(Exercise directions): Answer with one number only: how many lines in the material contain "SQUARE".
*** Opening of Source material ***
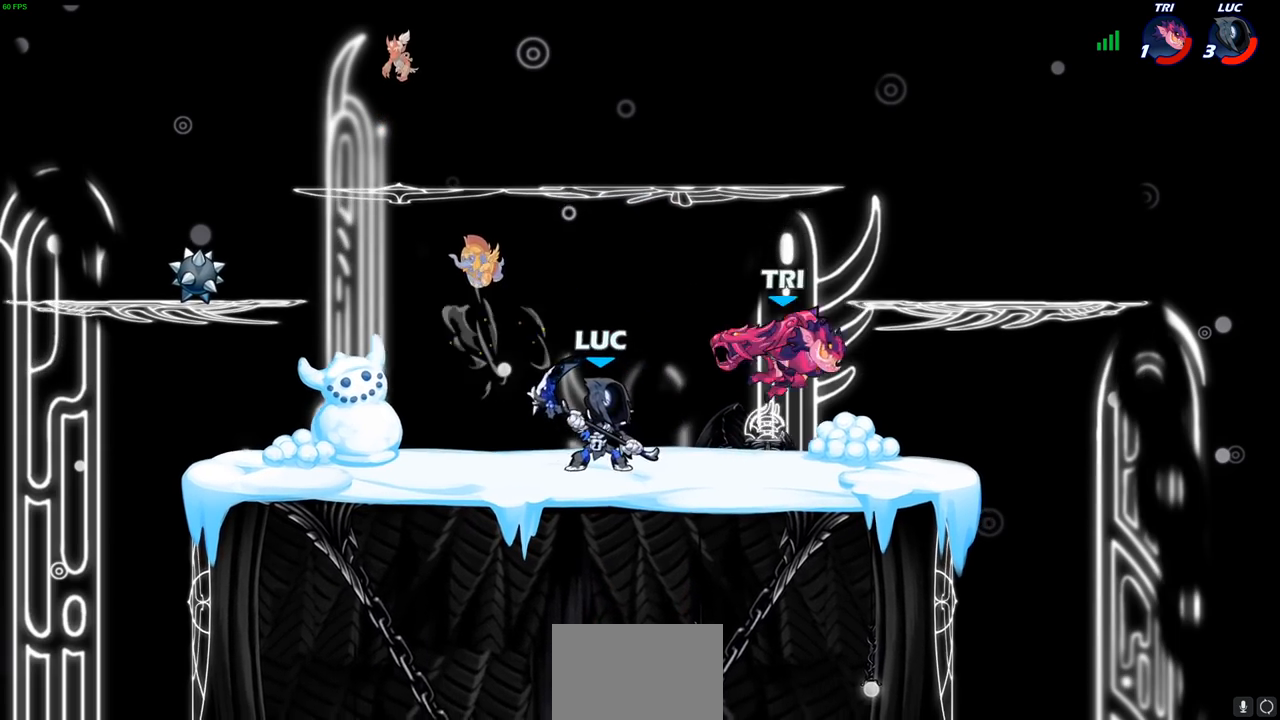
{"buttons": [], "left_stick": "center", "right_stick": "center", "events": [[33, "left_stick", "right"], [100, "R2", "down"], [183, "SQUARE", "down"], [200, "R2", "up"], [200, "left_stick", "center"], [250, "SQUARE", "up"]]}
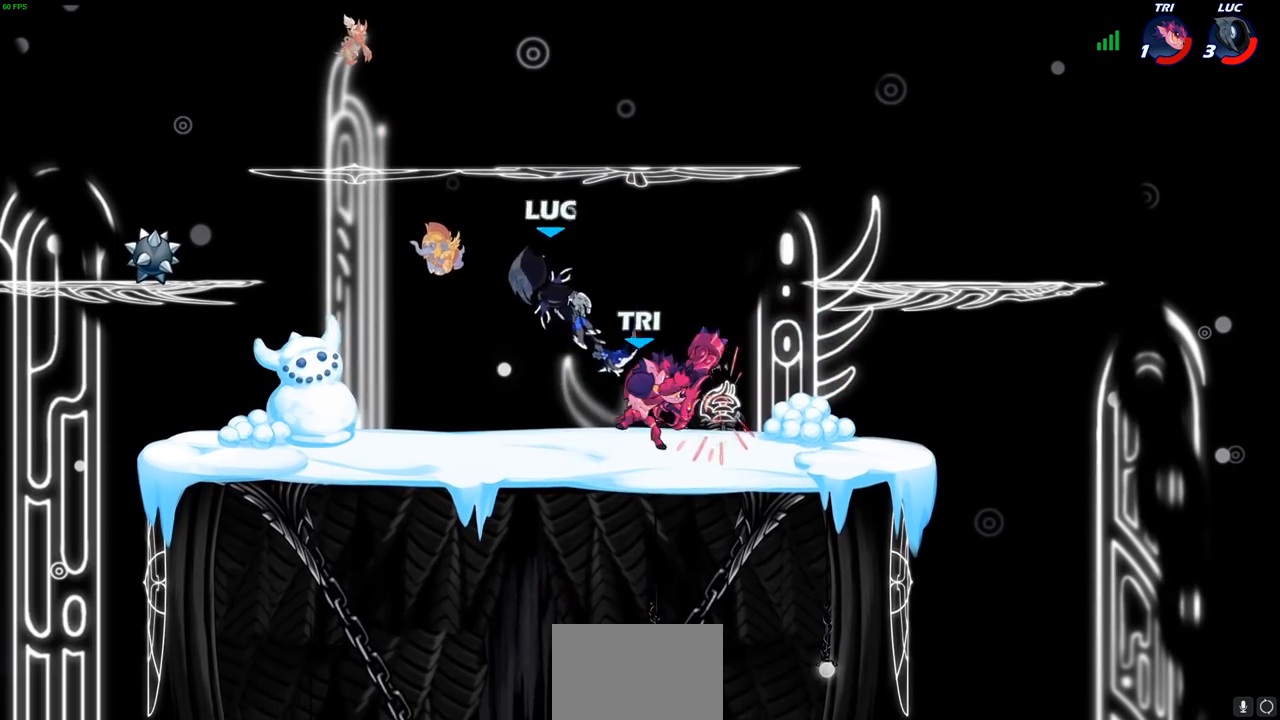
{"buttons": [], "left_stick": "up-right", "right_stick": "center", "events": [[133, "left_stick", "up-left"], [233, "CROSS", "down"], [267, "R2", "down"], [383, "CROSS", "up"], [433, "R2", "up"], [467, "left_stick", "up-right"]]}
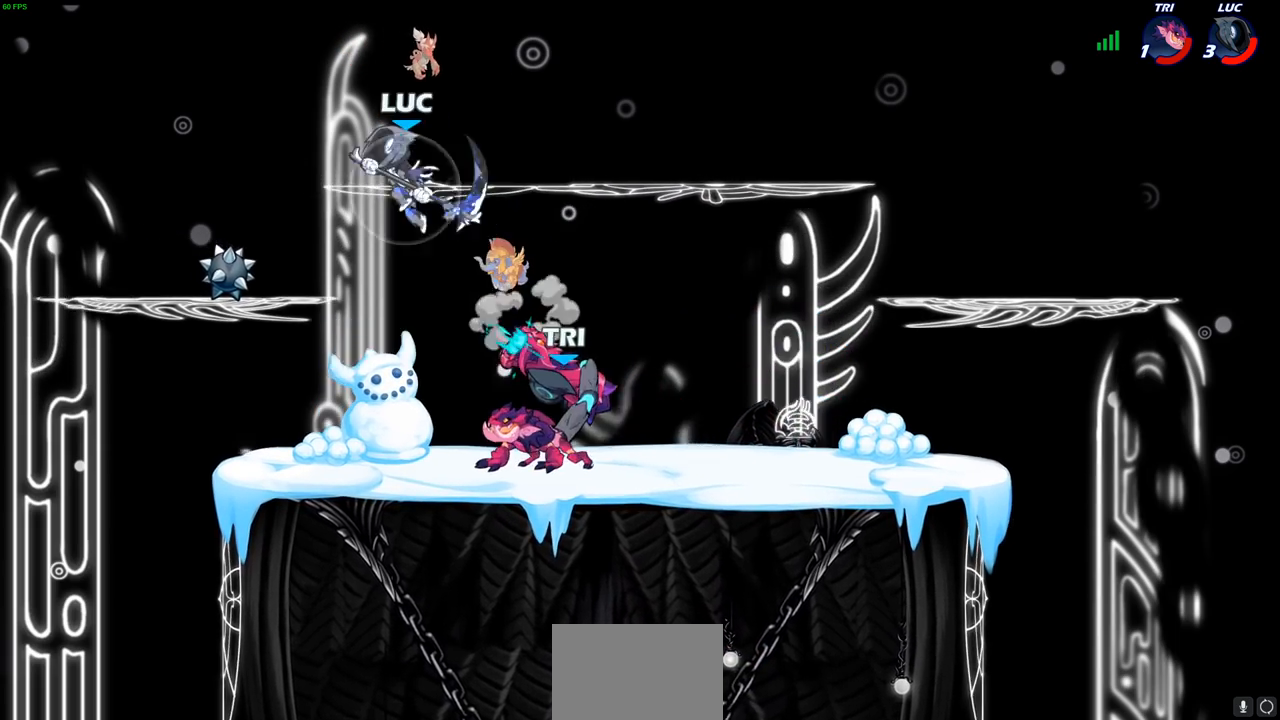
{"buttons": [], "left_stick": "down-right", "right_stick": "center", "events": [[283, "left_stick", "down-right"], [417, "SQUARE", "down"], [483, "SQUARE", "up"]]}
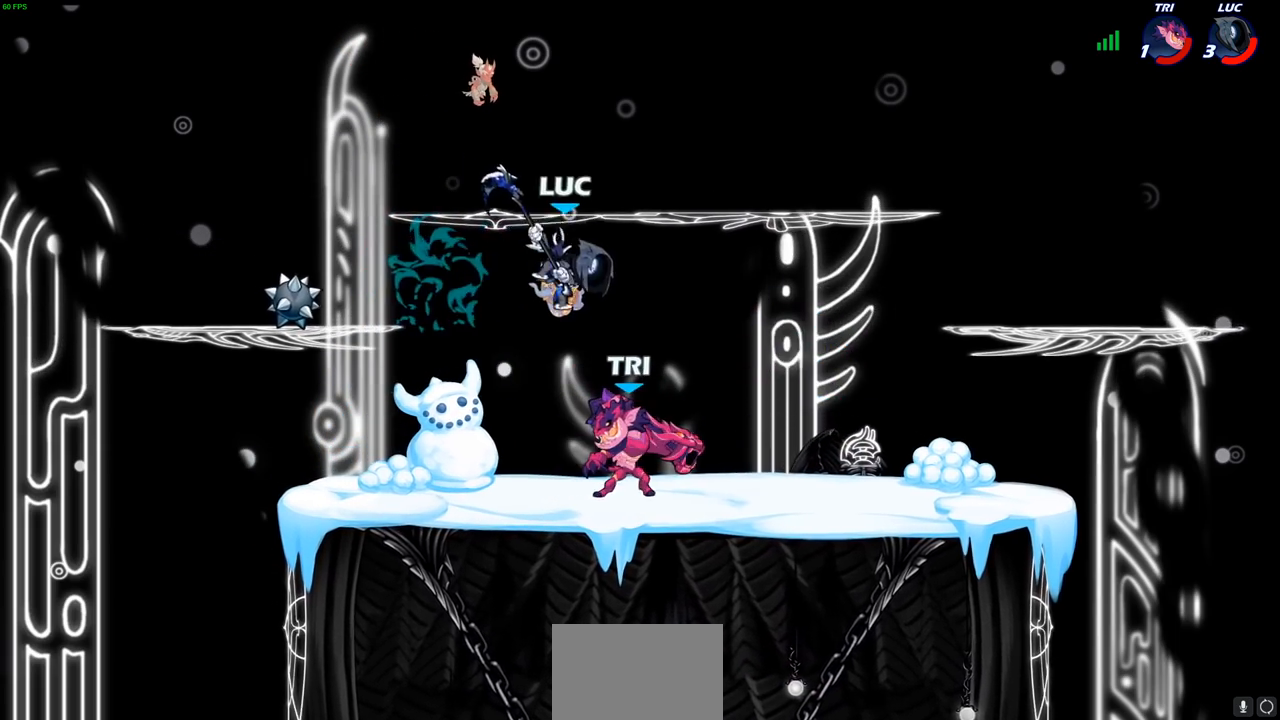
{"buttons": [], "left_stick": "right", "right_stick": "center", "events": [[33, "left_stick", "down-left"], [133, "left_stick", "left"], [400, "left_stick", "up-right"], [483, "left_stick", "right"]]}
*** Close of Source material ***
(Response area): 2